▸ **Page**:
For the years ended December 31, 2019, 2020 and 2021, no dividends or distributions were made to the Parent by our subsidiaries. For the years ended December 31, 2019, 2020 and 2021, no dividends or distributions were made to U.S. investors.

 

 

 

KE Holdings Inc.

October 25, 2021

Page 9

 

For purposes of illustration, the following discussion reflects the hypothetical taxes that might be required to be paid within Mainland China, assuming that: (i) we have taxable earnings, and (ii) we determine to pay a dividend in the future:

 

   Taxation Scenario(1) 
   Statutory Tax and Standard
Rates
 
Hypothetical pre-tax earnings(2)   100%
      
Tax on earnings at statutory rate of 25%(3)   (25)%
      
Net earnings available for distribution   75%
      
Withholding tax at standard rate of 10%(4)   (7.5)%
      
Net distribution to Parent/Shareholders   67.5%

 

 

Notes:

 

(1)For purposes of this example, the tax calculation has been simplified. The hypothetical book pre-tax earnings amount, not considering timing differences, is assumed to equal taxable income in China.

▸ **Directive A**:
Reproduce part of the filing excerpt, beginning at the words "October 25, 2021" and stopping after the words "Taxation Scenario(1)".
▸ **Directive B**:
Decide whether each statement agrees with the filing excerpt, answering yes or no and quoting the deciding words: (i) The subsidiaries paid dividends to the Parent in 2020. (ii) The illustration applies a statutory tax rate of 25% to earnings. (iii) The illustration uses a standard withholding tax rate of 10%.

(Items in a dataset)

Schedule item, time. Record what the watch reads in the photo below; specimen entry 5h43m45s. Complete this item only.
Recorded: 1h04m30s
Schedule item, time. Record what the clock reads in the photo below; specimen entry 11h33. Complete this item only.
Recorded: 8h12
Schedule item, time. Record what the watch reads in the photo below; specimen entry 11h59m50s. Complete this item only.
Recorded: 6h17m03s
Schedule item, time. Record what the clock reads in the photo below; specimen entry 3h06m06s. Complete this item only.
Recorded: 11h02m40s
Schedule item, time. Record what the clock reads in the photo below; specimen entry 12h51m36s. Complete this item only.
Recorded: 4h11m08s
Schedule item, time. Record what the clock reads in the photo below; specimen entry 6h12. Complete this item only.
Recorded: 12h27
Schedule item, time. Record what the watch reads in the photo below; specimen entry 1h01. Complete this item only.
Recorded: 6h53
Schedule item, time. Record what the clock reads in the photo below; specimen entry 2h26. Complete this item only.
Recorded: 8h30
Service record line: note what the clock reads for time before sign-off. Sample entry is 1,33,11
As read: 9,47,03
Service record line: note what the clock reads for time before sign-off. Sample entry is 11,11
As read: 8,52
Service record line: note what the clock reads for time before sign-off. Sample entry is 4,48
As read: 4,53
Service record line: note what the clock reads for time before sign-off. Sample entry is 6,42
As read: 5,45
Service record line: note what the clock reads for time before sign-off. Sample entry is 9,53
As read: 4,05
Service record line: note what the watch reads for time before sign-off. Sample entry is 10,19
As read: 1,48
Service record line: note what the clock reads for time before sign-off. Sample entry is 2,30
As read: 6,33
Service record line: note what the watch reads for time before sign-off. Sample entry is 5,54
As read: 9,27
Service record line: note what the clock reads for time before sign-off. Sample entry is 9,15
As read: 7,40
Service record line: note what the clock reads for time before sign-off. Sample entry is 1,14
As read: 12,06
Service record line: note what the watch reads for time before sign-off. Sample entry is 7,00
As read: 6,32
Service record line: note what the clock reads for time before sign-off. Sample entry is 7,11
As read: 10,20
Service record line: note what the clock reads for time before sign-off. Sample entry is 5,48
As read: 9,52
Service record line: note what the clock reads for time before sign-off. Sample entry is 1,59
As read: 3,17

▸ **Task output A**:
October 25, 2021

Page 9

 

For purposes of illustration, the following discussion reflects the hypothetical taxes that might be required to be paid within Mainland China, assuming that: (i) we have taxable earnings, and (ii) we determine to pay a dividend in the future:

 

   Taxation Scenario(1)

▸ **Task output B**:
(i) No: "For the years ended December 31, 2019, 2020 and 2021, no dividends or distributions were made to the Parent by our subsidiaries."
(ii) Yes: "Tax on earnings at statutory rate of 25%"
(iii) Yes: "Withholding tax at standard rate of 10%"